Stored records
--- start ---
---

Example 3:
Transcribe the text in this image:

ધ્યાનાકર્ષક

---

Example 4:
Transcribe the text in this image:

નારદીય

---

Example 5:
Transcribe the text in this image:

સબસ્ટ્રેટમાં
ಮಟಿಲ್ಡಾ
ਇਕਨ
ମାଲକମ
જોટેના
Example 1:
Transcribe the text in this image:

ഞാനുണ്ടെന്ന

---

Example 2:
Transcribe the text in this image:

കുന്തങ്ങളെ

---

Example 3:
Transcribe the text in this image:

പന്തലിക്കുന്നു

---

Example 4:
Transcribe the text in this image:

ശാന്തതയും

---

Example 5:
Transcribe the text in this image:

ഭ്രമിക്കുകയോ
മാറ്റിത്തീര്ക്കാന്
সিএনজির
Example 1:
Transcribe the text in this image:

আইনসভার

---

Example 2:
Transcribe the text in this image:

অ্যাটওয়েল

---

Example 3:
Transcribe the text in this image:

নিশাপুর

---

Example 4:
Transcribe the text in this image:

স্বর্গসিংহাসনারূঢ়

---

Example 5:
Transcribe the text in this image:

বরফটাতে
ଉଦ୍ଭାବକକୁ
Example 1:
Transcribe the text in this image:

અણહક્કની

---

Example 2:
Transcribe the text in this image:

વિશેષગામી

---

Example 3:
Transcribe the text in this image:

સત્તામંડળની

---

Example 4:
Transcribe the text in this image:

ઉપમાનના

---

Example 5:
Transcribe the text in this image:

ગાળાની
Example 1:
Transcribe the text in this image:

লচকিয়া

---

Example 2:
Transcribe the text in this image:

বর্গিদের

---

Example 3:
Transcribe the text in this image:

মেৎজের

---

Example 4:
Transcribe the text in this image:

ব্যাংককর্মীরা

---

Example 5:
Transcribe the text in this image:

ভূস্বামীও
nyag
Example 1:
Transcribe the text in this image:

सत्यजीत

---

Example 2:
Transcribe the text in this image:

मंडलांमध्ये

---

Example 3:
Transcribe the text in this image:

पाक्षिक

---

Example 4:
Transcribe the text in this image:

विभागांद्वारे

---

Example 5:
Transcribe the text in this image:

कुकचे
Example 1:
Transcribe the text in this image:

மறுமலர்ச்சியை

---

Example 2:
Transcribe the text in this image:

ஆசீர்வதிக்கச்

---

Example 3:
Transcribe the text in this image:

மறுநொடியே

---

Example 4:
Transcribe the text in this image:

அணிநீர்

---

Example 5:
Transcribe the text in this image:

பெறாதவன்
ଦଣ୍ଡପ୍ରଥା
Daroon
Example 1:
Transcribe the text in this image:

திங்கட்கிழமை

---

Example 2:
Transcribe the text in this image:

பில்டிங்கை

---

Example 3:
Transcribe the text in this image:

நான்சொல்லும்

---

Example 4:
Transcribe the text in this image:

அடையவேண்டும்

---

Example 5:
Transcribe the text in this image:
--- end ---
__Required work__. Express every line of the listing above as a Markdown table with two columns: n for the row number and Line for the line, leaving out blank lines.

__The output__.
| n | Line |
|---|---|
| 1 | --- |
| 2 | Example 3: |
| 3 | Transcribe the text in this image: |
| 4 | ધ્યાનાકર્ષક |
| 5 | --- |
| 6 | Example 4: |
| 7 | Transcribe the text in this image: |
| 8 | નારદીય |
| 9 | --- |
| 10 | Example 5: |
| 11 | Transcribe the text in this image: |
| 12 | સબસ્ટ્રેટમાં |
| 13 | ಮಟಿಲ್ಡಾ |
| 14 | ਇਕਨ |
| 15 | ମାଲକମ |
| 16 | જોટેના |
| 17 | Example 1: |
| 18 | Transcribe the text in this image: |
| 19 | ഞാനുണ്ടെന്ന |
| 20 | --- |
| 21 | Example 2: |
| 22 | Transcribe the text in this image: |
| 23 | കുന്തങ്ങളെ |
| 24 | --- |
| 25 | Example 3: |
| 26 | Transcribe the text in this image: |
| 27 | പന്തലിക്കുന്നു |
| 28 | --- |
| 29 | Example 4: |
| 30 | Transcribe the text in this image: |
| 31 | ശാന്തതയും |
| 32 | --- |
| 33 | Example 5: |
| 34 | Transcribe the text in this image: |
| 35 | ഭ്രമിക്കുകയോ |
| 36 | മാറ്റിത്തീര്ക്കാന് |
| 37 | সিএনজির |
| 38 | Example 1: |
| 39 | Transcribe the text in this image: |
| 40 | আইনসভার |
| 41 | --- |
| 42 | Example 2: |
| 43 | Transcribe the text in this image: |
| 44 | অ্যাটওয়েল |
| 45 | --- |
| 46 | Example 3: |
| 47 | Transcribe the text in this image: |
| 48 | নিশাপুর |
| 49 | --- |
| 50 | Example 4: |
| 51 | Transcribe the text in this image: |
| 52 | স্বর্গসিংহাসনারূঢ় |
| 53 | --- |
| 54 | Example 5: |
| 55 | Transcribe the text in this image: |
| 56 | বরফটাতে |
| 57 | ଉଦ୍ଭାବକକୁ |
| 58 | Example 1: |
| 59 | Transcribe the text in this image: |
| 60 | અણહક્કની |
| 61 | --- |
| 62 | Example 2: |
| 63 | Transcribe the text in this image: |
| 64 | વિશેષગામી |
| 65 | --- |
| 66 | Example 3: |
| 67 | Transcribe the text in this image: |
| 68 | સત્તામંડળની |
| 69 | --- |
| 70 | Example 4: |
| 71 | Transcribe the text in this image: |
| 72 | ઉપમાનના |
| 73 | --- |
| 74 | Example 5: |
| 75 | Transcribe the text in this image: |
| 76 | ગાળાની |
| 77 | Example 1: |
| 78 | Transcribe the text in this image: |
| 79 | লচকিয়া |
| 80 | --- |
| 81 | Example 2: |
| 82 | Transcribe the text in this image: |
| 83 | বর্গিদের |
| 84 | --- |
| 85 | Example 3: |
| 86 | Transcribe the text in this image: |
| 87 | মেৎজের |
| 88 | --- |
| 89 | Example 4: |
| 90 | Transcribe the text in this image: |
| 91 | ব্যাংককর্মীরা |
| 92 | --- |
| 93 | Example 5: |
| 94 | Transcribe the text in this image: |
| 95 | ভূস্বামীও |
| 96 | nyag |
| 97 | Example 1: |
| 98 | Transcribe the text in this image: |
| 99 | सत्यजीत |
| 100 | --- |
| 101 | Example 2: |
| 102 | Transcribe the text in this image: |
| 103 | मंडलांमध्ये |
| 104 | --- |
| 105 | Example 3: |
| 106 | Transcribe the text in this image: |
| 107 | पाक्षिक |
| 108 | --- |
| 109 | Example 4: |
| 110 | Transcribe the text in this image: |
| 111 | विभागांद्वारे |
| 112 | --- |
| 113 | Example 5: |
| 114 | Transcribe the text in this image: |
| 115 | कुकचे |
| 116 | Example 1: |
| 117 | Transcribe the text in this image: |
| 118 | மறுமலர்ச்சியை |
| 119 | --- |
| 120 | Example 2: |
| 121 | Transcribe the text in this image: |
| 122 | ஆசீர்வதிக்கச் |
| 123 | --- |
| 124 | Example 3: |
| 125 | Transcribe the text in this image: |
| 126 | மறுநொடியே |
| 127 | --- |
| 128 | Example 4: |
| 129 | Transcribe the text in this image: |
| 130 | அணிநீர் |
| 131 | --- |
| 132 | Example 5: |
| 133 | Transcribe the text in this image: |
| 134 | பெறாதவன் |
| 135 | ଦଣ୍ଡପ୍ରଥା |
| 136 | Daroon |
| 137 | Example 1: |
| 138 | Transcribe the text in this image: |
| 139 | திங்கட்கிழமை |
| 140 | --- |
| 141 | Example 2: |
| 142 | Transcribe the text in this image: |
| 143 | பில்டிங்கை |
| 144 | --- |
| 145 | Example 3: |
| 146 | Transcribe the text in this image: |
| 147 | நான்சொல்லும் |
| 148 | --- |
| 149 | Example 4: |
| 150 | Transcribe the text in this image: |
| 151 | அடையவேண்டும் |
| 152 | --- |
| 153 | Example 5: |
| 154 | Transcribe the text in this image: |